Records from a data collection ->
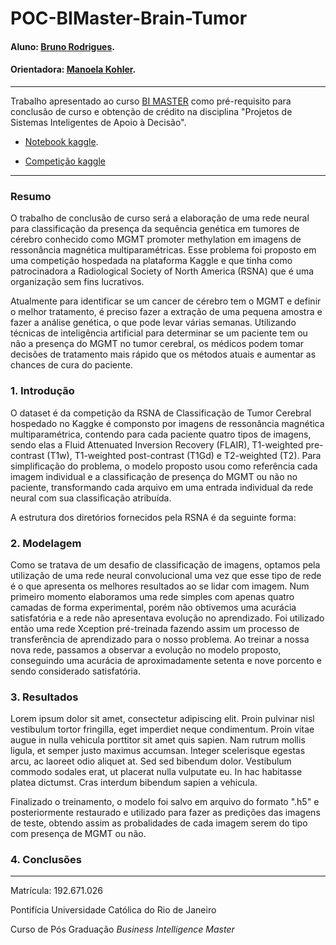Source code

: <!-- antes de enviar a versão final, solicitamos que todos os comentários, colocados para orientação ao aluno, sejam removidos do arquivo -->
# POC-BIMaster-Brain-Tumor

#### Aluno: [Bruno Rodrigues](https://github.com/brunorfo).
#### Orientadora: [Manoela Kohler](https://github.com/manoelakohler).

---

Trabalho apresentado ao curso [BI MASTER](https://ica.puc-rio.ai/bi-master) como pré-requisito para conclusão de curso e obtenção de crédito na disciplina "Projetos de Sistemas Inteligentes de Apoio à Decisão".

<!-- para os links a seguir, caso os arquivos estejam no mesmo repositório que este README, não há necessidade de incluir o link completo: basta incluir o nome do arquivo, com extensão, que o GitHub completa o link corretamente -->
- [Notebook kaggle](https://github.com/brunorfo/POC-BIMaster-Brain-Tumor/blob/main/notebook1a3375ef89_final.ipynb). <!-- caso não aplicável, remover esta linha -->

- [Competição kaggle](https://www.kaggle.com/c/rsna-miccai-brain-tumor-radiogenomic-classification)


---

### Resumo



O trabalho de conclusão de curso será a elaboração de uma rede neural para classificação da presença da sequência genética em tumores de cérebro conhecido como MGMT promoter methylation em imagens de ressonância magnética multiparamétricas. Esse problema foi proposto em uma competição hospedada na plataforma Kaggle e que tinha como patrocinadora a Radiological Society of North America (RSNA) que é uma organização sem fins lucrativos.

Atualmente para identificar se um cancer de cérebro tem o MGMT e definir o melhor tratamento, é preciso fazer a extração de uma pequena amostra e fazer a análise genética, o que pode levar várias semanas. Utilizando técnicas de inteligência artificial para determinar se um paciente tem ou não a presença do MGMT no tumor cerebral, os médicos podem tomar decisões de tratamento mais rápido que os métodos atuais e aumentar as chances de cura do paciente.



### 1. Introdução

O dataset é da competição da RSNA de Classificação de Tumor Cerebral hospedado no Kaggke é componsto por imagens de ressonância magnética multiparamétrica, contendo para cada paciente quatro tipos de imagens, sendo elas a Fluid Attenuated Inversion Recovery (FLAIR), T1-weighted pre-contrast (T1w), T1-weighted post-contrast (T1Gd) e T2-weighted (T2). Para simplificação do problema, o modelo proposto usou como referência cada imagem individual e a classificação de presença do MGMT ou não no paciente, transformando cada arquivo em uma entrada individual da rede neural com sua classificação atribuída.
 
A estrutura dos diretórios fornecidos pela RSNA é da seguinte forma:


### 2. Modelagem

Como se tratava de um desafio de classificação de imagens, optamos pela utilização de uma rede neural convolucional uma vez que esse tipo de rede é o que apresenta os melhores resultados ao se lidar com imagem. Num primeiro momento elaboramos uma rede simples com apenas quatro camadas de forma experimental, porém não obtivemos uma acurácia satisfatória e a rede não apresentava evolução no aprendizado. Foi utilizado então uma rede Xception pré-treinada fazendo assim um processo de transferência de aprendizado para o nosso problema. Ao treinar a nossa nova rede, passamos a observar a evolução no modelo proposto, conseguindo uma acurácia de aproximadamente setenta e nove porcento e sendo considerado satisfatória.



### 3. Resultados

Lorem ipsum dolor sit amet, consectetur adipiscing elit. Proin pulvinar nisl vestibulum tortor fringilla, eget imperdiet neque condimentum. Proin vitae augue in nulla vehicula porttitor sit amet quis sapien. Nam rutrum mollis ligula, et semper justo maximus accumsan. Integer scelerisque egestas arcu, ac laoreet odio aliquet at. Sed sed bibendum dolor. Vestibulum commodo sodales erat, ut placerat nulla vulputate eu. In hac habitasse platea dictumst. Cras interdum bibendum sapien a vehicula.

Finalizado o treinamento, o modelo foi salvo em arquivo do formato ".h5" e posteriormente restaurado e utilizado para fazer as predições das imagens de teste, obtendo assim as probalidades de cada imagem serem do tipo com presença de MGMT ou não.


### 4. Conclusões



---

Matrícula: 192.671.026

Pontifícia Universidade Católica do Rio de Janeiro

Curso de Pós Graduação *Business Intelligence Master*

WHAT TO DO -> Once a line of the records is found to contain "presença", copy it out.

EXPECTED ANSWER ->
O trabalho de conclusão de curso será a elaboração de uma rede neural para classificação da presença da sequência genética em tumores de cérebro conhecido como MGMT promoter methylation em imagens de ressonância magnética multiparamétricas. Esse problema foi proposto em uma competição hospedada na plataforma Kaggle e que tinha como patrocinadora a Radiological Society of North America (RSNA) que é uma organização sem fins lucrativos.
Atualmente para identificar se um cancer de cérebro tem o MGMT e definir o melhor tratamento, é preciso fazer a extração de uma pequena amostra e fazer a análise genética, o que pode levar várias semanas. Utilizando técnicas de inteligência artificial para determinar se um paciente tem ou não a presença do MGMT no tumor cerebral, os médicos podem tomar decisões de tratamento mais rápido que os métodos atuais e aumentar as chances de cura do paciente.
O dataset é da competição da RSNA de Classificação de Tumor Cerebral hospedado no Kaggke é componsto por imagens de ressonância magnética multiparamétrica, contendo para cada paciente quatro tipos de imagens, sendo elas a Fluid Attenuated Inversion Recovery (FLAIR), T1-weighted pre-contrast (T1w), T1-weighted post-contrast (T1Gd) e T2-weighted (T2). Para simplificação do problema, o modelo proposto usou como referência cada imagem individual e a classificação de presença do MGMT ou não no paciente, transformando cada arquivo em uma entrada individual da rede neural com sua classificação atribuída.
Finalizado o treinamento, o modelo foi salvo em arquivo do formato ".h5" e posteriormente restaurado e utilizado para fazer as predições das imagens de teste, obtendo assim as probalidades de cada imagem serem do tipo com presença de MGMT ou não.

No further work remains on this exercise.